Full Text of the Excerpt
- MARY FREDERICKSON:
-
Well, how did you work caring for your children and having such an active
career.
- GUION JOHNSON:
-
Someone asked me soon after our first son was born, first child was born,
how it was that I managed to work and take care of the baby. I said,
"He's a very good child, a very well child. I could not afford
to have a sick baby."
- MARY FREDERICKSON:
-
He had to be strong.
(laughter)
- GUION JOHNSON:
-
And this statement was received with shock. "What would you do
if your baby was sick. What a horrible statement!" Especially
"for an educated woman like you to make, that you
'can't afford to have a sick child.'" I
said, "Well, you have no sense of humor, do you?" I
had competent black maids whom I chose carefully and I insisted upon, I
was working only half time, although the job
amounted to almost full time work.
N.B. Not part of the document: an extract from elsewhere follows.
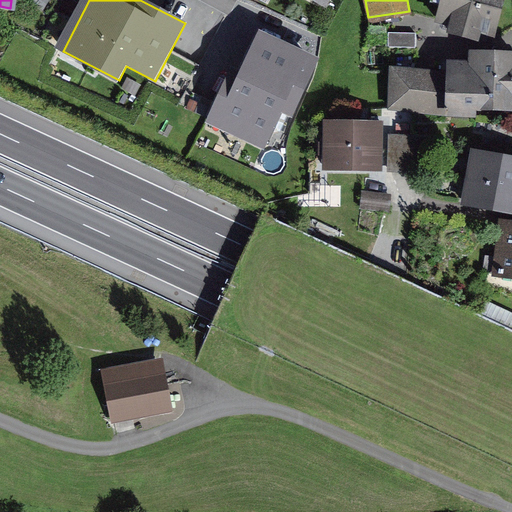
[(441,0),(433,26),(492,43),(505,0),(441,0)]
You know, there is no such thing as a
half time job . . . I would bathe the baby and feed the baby and go to
the office and work until noon. Come home for lunch, feed the baby and
go back to the office and by the time that the baby woke up around four,
I would come back home and feed the baby and then bring home work from
the office and work until after dinner until eight or nine or ten
o'clock, feed the baby. Sometimes work until one or two o'clock. I was
in the Institute for Research in Social Science and both Dr. Odum and .
. . I started to say Dr. Jocher who sometimes did supervisory work, but
never any of my work, at least she was there checking the hours that you
come. They were very understanding and so long as I produced research
and chapters, they did not seem to object.